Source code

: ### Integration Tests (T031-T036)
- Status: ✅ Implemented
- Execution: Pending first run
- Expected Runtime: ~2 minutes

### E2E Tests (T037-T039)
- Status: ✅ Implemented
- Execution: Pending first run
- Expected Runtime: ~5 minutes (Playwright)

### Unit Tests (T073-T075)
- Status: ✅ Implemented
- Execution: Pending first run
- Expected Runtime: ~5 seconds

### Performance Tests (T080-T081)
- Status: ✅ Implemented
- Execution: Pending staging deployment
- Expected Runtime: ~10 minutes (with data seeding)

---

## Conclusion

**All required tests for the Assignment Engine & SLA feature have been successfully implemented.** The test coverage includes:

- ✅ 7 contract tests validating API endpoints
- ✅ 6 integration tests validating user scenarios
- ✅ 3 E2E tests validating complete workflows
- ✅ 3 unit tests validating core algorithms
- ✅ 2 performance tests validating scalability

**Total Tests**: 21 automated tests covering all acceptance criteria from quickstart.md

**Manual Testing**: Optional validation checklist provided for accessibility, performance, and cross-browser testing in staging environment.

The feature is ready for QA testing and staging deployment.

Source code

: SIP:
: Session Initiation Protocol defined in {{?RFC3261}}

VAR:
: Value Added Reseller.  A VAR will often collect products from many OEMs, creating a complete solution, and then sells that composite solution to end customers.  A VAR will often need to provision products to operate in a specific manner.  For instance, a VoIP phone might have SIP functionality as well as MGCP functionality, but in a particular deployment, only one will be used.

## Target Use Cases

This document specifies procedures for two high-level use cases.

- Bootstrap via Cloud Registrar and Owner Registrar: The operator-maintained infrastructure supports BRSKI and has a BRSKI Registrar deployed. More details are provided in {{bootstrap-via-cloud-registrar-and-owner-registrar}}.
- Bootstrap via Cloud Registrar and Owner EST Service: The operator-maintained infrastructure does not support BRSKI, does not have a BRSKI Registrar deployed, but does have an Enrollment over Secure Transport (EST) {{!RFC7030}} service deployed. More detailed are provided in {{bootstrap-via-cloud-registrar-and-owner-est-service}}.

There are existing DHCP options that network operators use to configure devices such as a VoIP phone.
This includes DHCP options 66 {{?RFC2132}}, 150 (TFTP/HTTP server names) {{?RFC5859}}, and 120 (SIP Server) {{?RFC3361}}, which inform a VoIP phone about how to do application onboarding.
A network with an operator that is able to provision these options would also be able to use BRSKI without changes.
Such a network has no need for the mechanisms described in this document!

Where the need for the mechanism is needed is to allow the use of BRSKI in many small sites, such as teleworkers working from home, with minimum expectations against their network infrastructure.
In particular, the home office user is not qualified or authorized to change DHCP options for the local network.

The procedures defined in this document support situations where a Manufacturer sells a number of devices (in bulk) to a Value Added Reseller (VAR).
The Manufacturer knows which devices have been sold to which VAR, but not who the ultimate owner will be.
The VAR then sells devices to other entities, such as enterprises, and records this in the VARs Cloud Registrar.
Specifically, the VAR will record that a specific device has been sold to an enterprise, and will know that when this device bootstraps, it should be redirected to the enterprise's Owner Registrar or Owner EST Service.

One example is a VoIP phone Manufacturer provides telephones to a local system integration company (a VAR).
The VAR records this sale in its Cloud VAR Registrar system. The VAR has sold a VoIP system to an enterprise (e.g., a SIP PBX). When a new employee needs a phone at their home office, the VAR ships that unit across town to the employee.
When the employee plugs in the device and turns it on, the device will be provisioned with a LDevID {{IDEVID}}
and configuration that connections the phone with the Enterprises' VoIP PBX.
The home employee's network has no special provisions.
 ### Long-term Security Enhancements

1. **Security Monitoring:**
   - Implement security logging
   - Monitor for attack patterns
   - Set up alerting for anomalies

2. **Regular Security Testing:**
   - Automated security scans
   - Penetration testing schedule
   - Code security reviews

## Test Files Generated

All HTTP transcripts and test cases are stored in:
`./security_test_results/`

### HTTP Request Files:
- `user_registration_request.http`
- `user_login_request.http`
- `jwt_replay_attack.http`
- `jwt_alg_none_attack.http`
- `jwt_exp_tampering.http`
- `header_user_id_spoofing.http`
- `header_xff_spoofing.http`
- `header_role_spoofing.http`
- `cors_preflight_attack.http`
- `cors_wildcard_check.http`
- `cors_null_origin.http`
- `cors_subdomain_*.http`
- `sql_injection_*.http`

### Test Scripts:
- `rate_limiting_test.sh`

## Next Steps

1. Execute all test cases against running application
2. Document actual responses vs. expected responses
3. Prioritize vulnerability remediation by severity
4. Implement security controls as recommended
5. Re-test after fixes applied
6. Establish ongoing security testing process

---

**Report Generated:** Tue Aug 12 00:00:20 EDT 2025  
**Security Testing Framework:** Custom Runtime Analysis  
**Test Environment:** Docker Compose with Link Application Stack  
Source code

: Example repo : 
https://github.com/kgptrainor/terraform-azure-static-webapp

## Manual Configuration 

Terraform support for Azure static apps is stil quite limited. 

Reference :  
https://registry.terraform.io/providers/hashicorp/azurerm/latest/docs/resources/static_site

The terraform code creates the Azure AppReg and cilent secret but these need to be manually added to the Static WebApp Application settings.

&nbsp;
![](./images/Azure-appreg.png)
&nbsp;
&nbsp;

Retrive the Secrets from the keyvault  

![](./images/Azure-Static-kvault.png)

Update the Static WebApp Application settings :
· · · ·
**GOAL OF THE EXERCISE**:
Set down the listing again, exactly.

**EXERCISE OUTPUT**:
Source code

: ### Integration Tests (T031-T036)
- Status: ✅ Implemented
- Execution: Pending first run
- Expected Runtime: ~2 minutes

### E2E Tests (T037-T039)
- Status: ✅ Implemented
- Execution: Pending first run
- Expected Runtime: ~5 minutes (Playwright)

### Unit Tests (T073-T075)
- Status: ✅ Implemented
- Execution: Pending first run
- Expected Runtime: ~5 seconds

### Performance Tests (T080-T081)
- Status: ✅ Implemented
- Execution: Pending staging deployment
- Expected Runtime: ~10 minutes (with data seeding)

---

## Conclusion

**All required tests for the Assignment Engine & SLA feature have been successfully implemented.** The test coverage includes:

- ✅ 7 contract tests validating API endpoints
- ✅ 6 integration tests validating user scenarios
- ✅ 3 E2E tests validating complete workflows
- ✅ 3 unit tests validating core algorithms
- ✅ 2 performance tests validating scalability

**Total Tests**: 21 automated tests covering all acceptance criteria from quickstart.md

**Manual Testing**: Optional validation checklist provided for accessibility, performance, and cross-browser testing in staging environment.

The feature is ready for QA testing and staging deployment.

Source code

: SIP:
: Session Initiation Protocol defined in {{?RFC3261}}

VAR:
: Value Added Reseller.  A VAR will often collect products from many OEMs, creating a complete solution, and then sells that composite solution to end customers.  A VAR will often need to provision products to operate in a specific manner.  For instance, a VoIP phone might have SIP functionality as well as MGCP functionality, but in a particular deployment, only one will be used.

## Target Use Cases

This document specifies procedures for two high-level use cases.

- Bootstrap via Cloud Registrar and Owner Registrar: The operator-maintained infrastructure supports BRSKI and has a BRSKI Registrar deployed. More details are provided in {{bootstrap-via-cloud-registrar-and-owner-registrar}}.
- Bootstrap via Cloud Registrar and Owner EST Service: The operator-maintained infrastructure does not support BRSKI, does not have a BRSKI Registrar deployed, but does have an Enrollment over Secure Transport (EST) {{!RFC7030}} service deployed. More detailed are provided in {{bootstrap-via-cloud-registrar-and-owner-est-service}}.

There are existing DHCP options that network operators use to configure devices such as a VoIP phone.
This includes DHCP options 66 {{?RFC2132}}, 150 (TFTP/HTTP server names) {{?RFC5859}}, and 120 (SIP Server) {{?RFC3361}}, which inform a VoIP phone about how to do application onboarding.
A network with an operator that is able to provision these options would also be able to use BRSKI without changes.
Such a network has no need for the mechanisms described in this document!

Where the need for the mechanism is needed is to allow the use of BRSKI in many small sites, such as teleworkers working from home, with minimum expectations against their network infrastructure.
In particular, the home office user is not qualified or authorized to change DHCP options for the local network.

The procedures defined in this document support situations where a Manufacturer sells a number of devices (in bulk) to a Value Added Reseller (VAR).
The Manufacturer knows which devices have been sold to which VAR, but not who the ultimate owner will be.
The VAR then sells devices to other entities, such as enterprises, and records this in the VARs Cloud Registrar.
Specifically, the VAR will record that a specific device has been sold to an enterprise, and will know that when this device bootstraps, it should be redirected to the enterprise's Owner Registrar or Owner EST Service.

One example is a VoIP phone Manufacturer provides telephones to a local system integration company (a VAR).
The VAR records this sale in its Cloud VAR Registrar system. The VAR has sold a VoIP system to an enterprise (e.g., a SIP PBX). When a new employee needs a phone at their home office, the VAR ships that unit across town to the employee.
When the employee plugs in the device and turns it on, the device will be provisioned with a LDevID {{IDEVID}}
and configuration that connections the phone with the Enterprises' VoIP PBX.
The home employee's network has no special provisions.
 ### Long-term Security Enhancements

1. **Security Monitoring:**
   - Implement security logging
   - Monitor for attack patterns
   - Set up alerting for anomalies

2. **Regular Security Testing:**
   - Automated security scans
   - Penetration testing schedule
   - Code security reviews

## Test Files Generated

All HTTP transcripts and test cases are stored in:
`./security_test_results/`

### HTTP Request Files:
- `user_registration_request.http`
- `user_login_request.http`
- `jwt_replay_attack.http`
- `jwt_alg_none_attack.http`
- `jwt_exp_tampering.http`
- `header_user_id_spoofing.http`
- `header_xff_spoofing.http`
- `header_role_spoofing.http`
- `cors_preflight_attack.http`
- `cors_wildcard_check.http`
- `cors_null_origin.http`
- `cors_subdomain_*.http`
- `sql_injection_*.http`

### Test Scripts:
- `rate_limiting_test.sh`

## Next Steps

1. Execute all test cases against running application
2. Document actual responses vs. expected responses
3. Prioritize vulnerability remediation by severity
4. Implement security controls as recommended
5. Re-test after fixes applied
6. Establish ongoing security testing process

---

**Report Generated:** Tue Aug 12 00:00:20 EDT 2025  
**Security Testing Framework:** Custom Runtime Analysis  
**Test Environment:** Docker Compose with Link Application Stack  
Source code

: Example repo : 
https://github.com/kgptrainor/terraform-azure-static-webapp

## Manual Configuration 

Terraform support for Azure static apps is stil quite limited. 

Reference :  
https://registry.terraform.io/providers/hashicorp/azurerm/latest/docs/resources/static_site

The terraform code creates the Azure AppReg and cilent secret but these need to be manually added to the Static WebApp Application settings.

&nbsp;
![](./images/Azure-appreg.png)
&nbsp;
&nbsp;

Retrive the Secrets from the keyvault  

![](./images/Azure-Static-kvault.png)

Update the Static WebApp Application settings :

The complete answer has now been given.